There are new rules for employment insurance. Here's what you need to know
The employment insurance system is set for another round of pandemic-related changes that come into force on Sunday. Here are a few of the key changes that will apply to new claims for benefits made beginning Sept. 26.
EI applicants need to have worked a minimum number of hours to qualify for benefits. In the past, that number has been about 600 hours, although the number varied in different parts of the country based on local labour market conditions.
Many workers have had their hours cut during the pandemic, meaning they may not have worked enough hours to qualify.
Over the last year, all new EI applicants received a one-time hours top-up to help them qualify, but that disappears on Sunday. In its place will be a uniform requirement to have worked 420 hours.
The uniform hours requirement will be in place for one year, until Sept. 24, 2022.
The government is also requiring anew a medical certificate proving an applicant is sick and can't work to receive EI sickness benefits.
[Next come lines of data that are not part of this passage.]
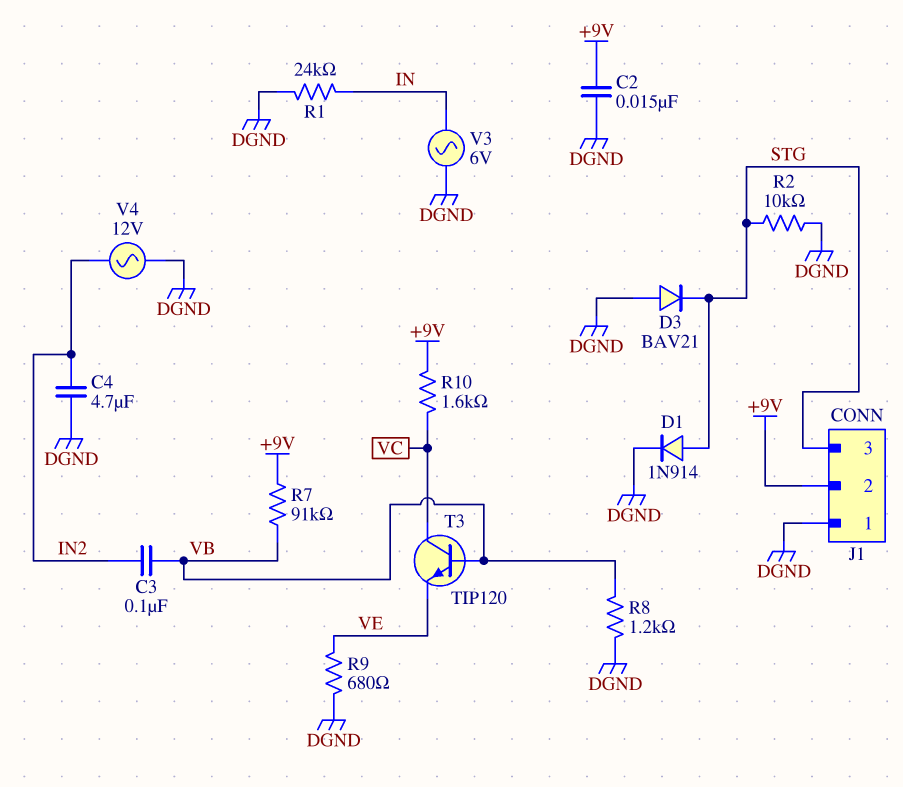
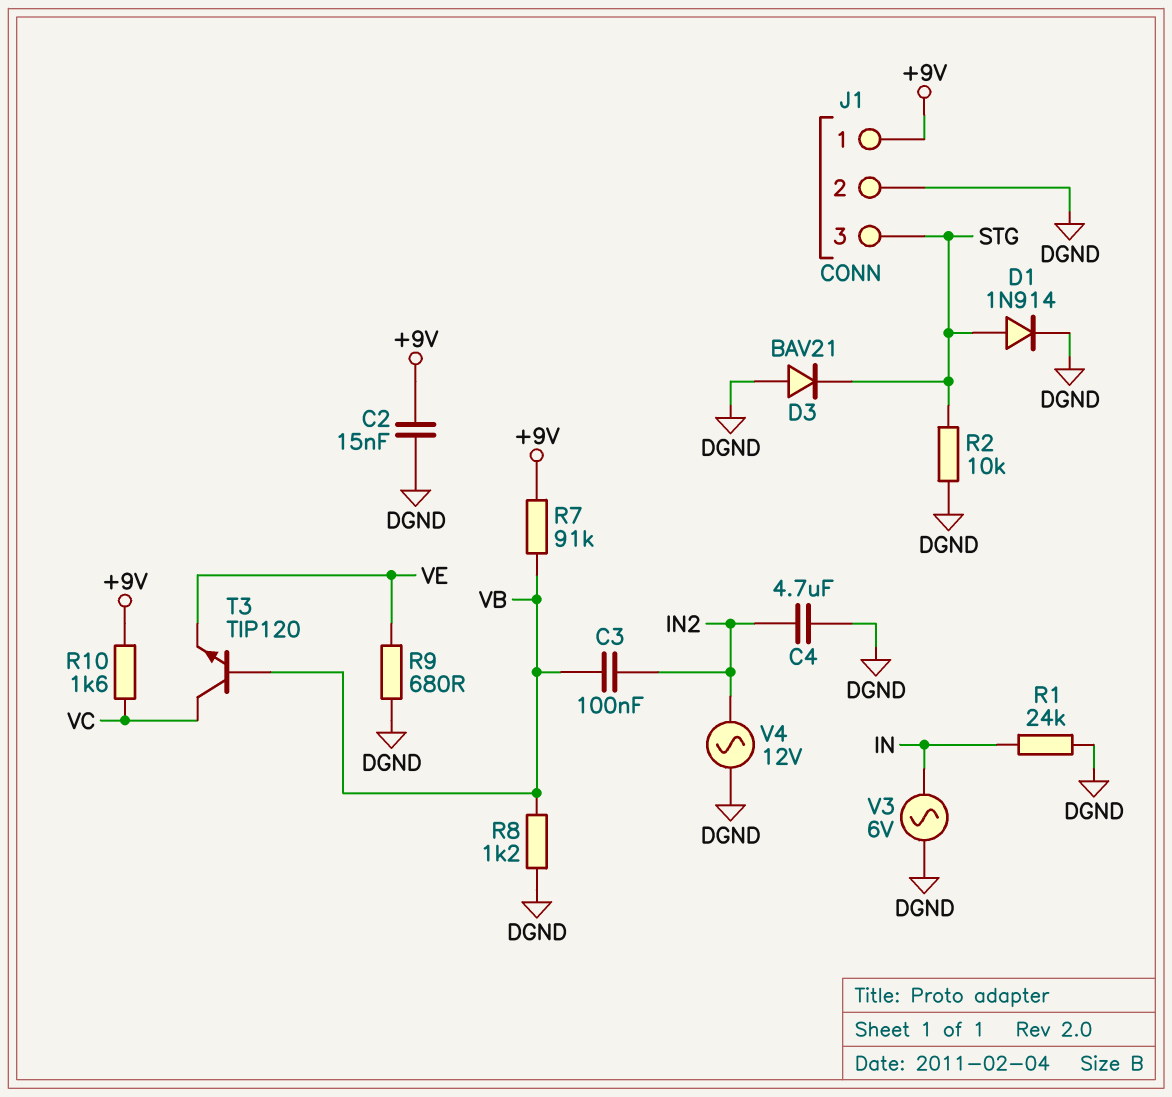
J1 pin 1: DGND -> +9V
J1 pin 2: +9V -> DGND

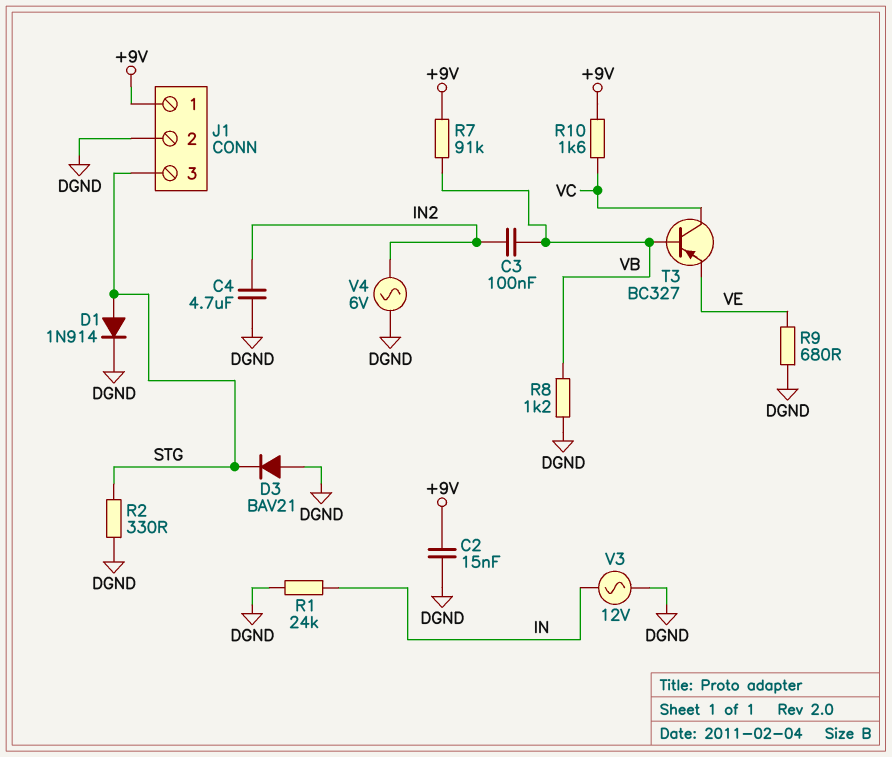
R2: 10k (DGND, STG) -> 330 (DGND, STG)
T3: NPN TIP120 (B VB, C VC, E VE) -> PNP BC327 (B VB, C VC, E VE)
V3: AC 6V (DGND, IN) -> AC 12V (DGND, IN)
V4: AC 12V (DGND, IN2) -> AC 6V (DGND, IN2)

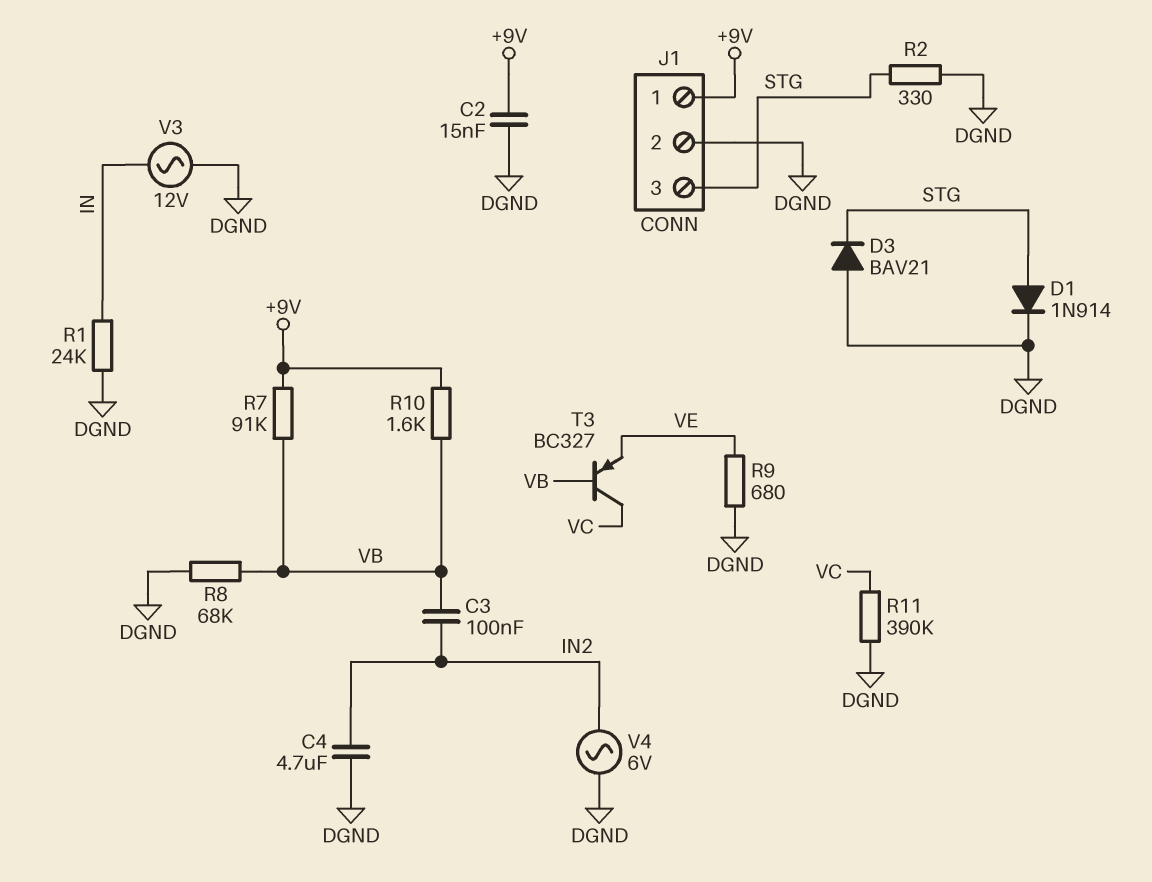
R8: 1.2k (DGND, VB) -> 68k (DGND, VB)
R10: 1.6k (+9V, VC) -> 1.6k (+9V, VB)
R11: none -> 390k (DGND, VC)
The requirement was waived temporarily over the last year because of COVID-19.
The weekly floor on benefits will decline to $300 from $500, in line with the value of payments under the Canada Recovery Benefit that is available for those who don't qualify for EI.
The weekly floor is planned to apply to claims made between Sept. 26 and Nov. 20.
The duration and value of benefits will once again be calculated using regional unemployment rates that were temporarily replaced over the last year by a uniform unemployment rate of 13.1 per cent.
EI officials will also use simplified rules around severance and vacation pay so claimants should be able to start receiving benefits sooner. The payments can delay the start and value of benefits.
However, there will once again be a one-week wait before benefits flow for any new EI claims after the waiting period was waived over the last year.
STAYING THE SAME
Anyone with an existing EI claim won't see any changes to the value or duration of their benefits with these new rules.
As well, seasonal workers in 13 regions will still be eligible for five extra weeks of EI regular benefits until October 2022.
The pilot project provides the extra weeks to seasonal workers who started a claim between Aug. 5, 2018 and this coming Oct. 30, provided they had three claims for regular or fishing benefits in the last five years, and at least two started around the same time of year.